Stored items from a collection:
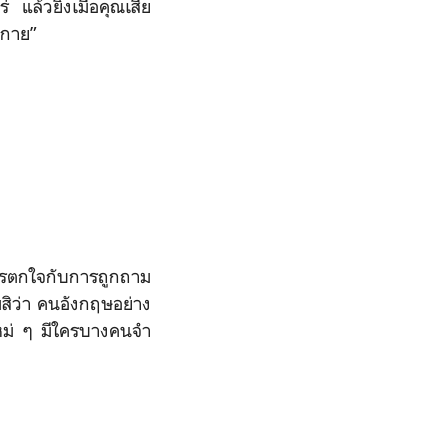
 แล้วยิ่งเมื่อคุณเสีย
งกาย”
าการตกใจกับการถูกถาม
สิว่า คนอังกฤษอย่าง
ใหม่ ๆ มีใครบางคนจำ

_WHAT TO PRODUCE_: After removing the pictures, repeat the remaining records exactly.

_TASK OUTPUT_:
 แล้วยิ่งเมื่อคุณเสีย
งกาย”
าการตกใจกับการถูกถาม
สิว่า คนอังกฤษอย่าง
ใหม่ ๆ มีใครบางคนจำ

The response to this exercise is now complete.